--- Data ---

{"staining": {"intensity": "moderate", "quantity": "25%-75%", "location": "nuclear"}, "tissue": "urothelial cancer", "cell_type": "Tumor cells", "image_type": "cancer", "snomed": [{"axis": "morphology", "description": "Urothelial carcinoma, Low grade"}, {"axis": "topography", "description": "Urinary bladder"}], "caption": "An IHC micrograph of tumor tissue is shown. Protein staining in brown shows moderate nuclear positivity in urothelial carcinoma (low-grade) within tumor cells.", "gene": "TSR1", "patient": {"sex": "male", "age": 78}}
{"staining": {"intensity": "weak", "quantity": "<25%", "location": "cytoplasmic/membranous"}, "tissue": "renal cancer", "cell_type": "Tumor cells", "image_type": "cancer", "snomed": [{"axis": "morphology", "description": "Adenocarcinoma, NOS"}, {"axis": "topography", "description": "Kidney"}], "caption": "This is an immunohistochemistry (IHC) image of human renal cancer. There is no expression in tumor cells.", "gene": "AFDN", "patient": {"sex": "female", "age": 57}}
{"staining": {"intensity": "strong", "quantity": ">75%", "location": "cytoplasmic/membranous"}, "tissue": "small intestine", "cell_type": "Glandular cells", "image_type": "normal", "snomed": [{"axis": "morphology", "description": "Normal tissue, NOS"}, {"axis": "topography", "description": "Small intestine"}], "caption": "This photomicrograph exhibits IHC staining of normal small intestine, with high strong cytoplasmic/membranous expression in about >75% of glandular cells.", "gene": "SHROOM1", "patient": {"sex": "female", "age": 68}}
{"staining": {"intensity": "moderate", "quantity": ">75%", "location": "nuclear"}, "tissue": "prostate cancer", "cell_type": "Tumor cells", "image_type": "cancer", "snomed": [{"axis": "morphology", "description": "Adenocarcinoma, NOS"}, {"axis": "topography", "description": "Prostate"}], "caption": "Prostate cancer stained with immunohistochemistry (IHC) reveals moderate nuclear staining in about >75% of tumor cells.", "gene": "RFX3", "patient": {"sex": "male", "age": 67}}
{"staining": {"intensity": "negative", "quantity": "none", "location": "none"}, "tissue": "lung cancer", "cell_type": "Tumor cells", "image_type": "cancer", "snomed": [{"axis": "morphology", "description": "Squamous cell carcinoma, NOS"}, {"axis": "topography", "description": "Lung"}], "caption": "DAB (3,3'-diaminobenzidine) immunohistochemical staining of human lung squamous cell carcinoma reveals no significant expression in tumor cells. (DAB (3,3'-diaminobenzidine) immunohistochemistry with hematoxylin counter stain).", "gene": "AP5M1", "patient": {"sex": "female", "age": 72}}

--- Try it ---
Write out exactly the lines from the start of the material through the line with "photomicrograph exhibits IHC". No other output is expected.

--- Solution to this exercise ---
{"staining": {"intensity": "moderate", "quantity": "25%-75%", "location": "nuclear"}, "tissue": "urothelial cancer", "cell_type": "Tumor cells", "image_type": "cancer", "snomed": [{"axis": "morphology", "description": "Urothelial carcinoma, Low grade"}, {"axis": "topography", "description": "Urinary bladder"}], "caption": "An IHC micrograph of tumor tissue is shown. Protein staining in brown shows moderate nuclear positivity in urothelial carcinoma (low-grade) within tumor cells.", "gene": "TSR1", "patient": {"sex": "male", "age": 78}}
{"staining": {"intensity": "weak", "quantity": "<25%", "location": "cytoplasmic/membranous"}, "tissue": "renal cancer", "cell_type": "Tumor cells", "image_type": "cancer", "snomed": [{"axis": "morphology", "description": "Adenocarcinoma, NOS"}, {"axis": "topography", "description": "Kidney"}], "caption": "This is an immunohistochemistry (IHC) image of human renal cancer. There is no expression in tumor cells.", "gene": "AFDN", "patient": {"sex": "female", "age": 57}}
{"staining": {"intensity": "strong", "quantity": ">75%", "location": "cytoplasmic/membranous"}, "tissue": "small intestine", "cell_type": "Glandular cells", "image_type": "normal", "snomed": [{"axis": "morphology", "description": "Normal tissue, NOS"}, {"axis": "topography", "description": "Small intestine"}], "caption": "This photomicrograph exhibits IHC staining of normal small intestine, with high strong cytoplasmic/membranous expression in about >75% of glandular cells.", "gene": "SHROOM1", "patient": {"sex": "female", "age": 68}}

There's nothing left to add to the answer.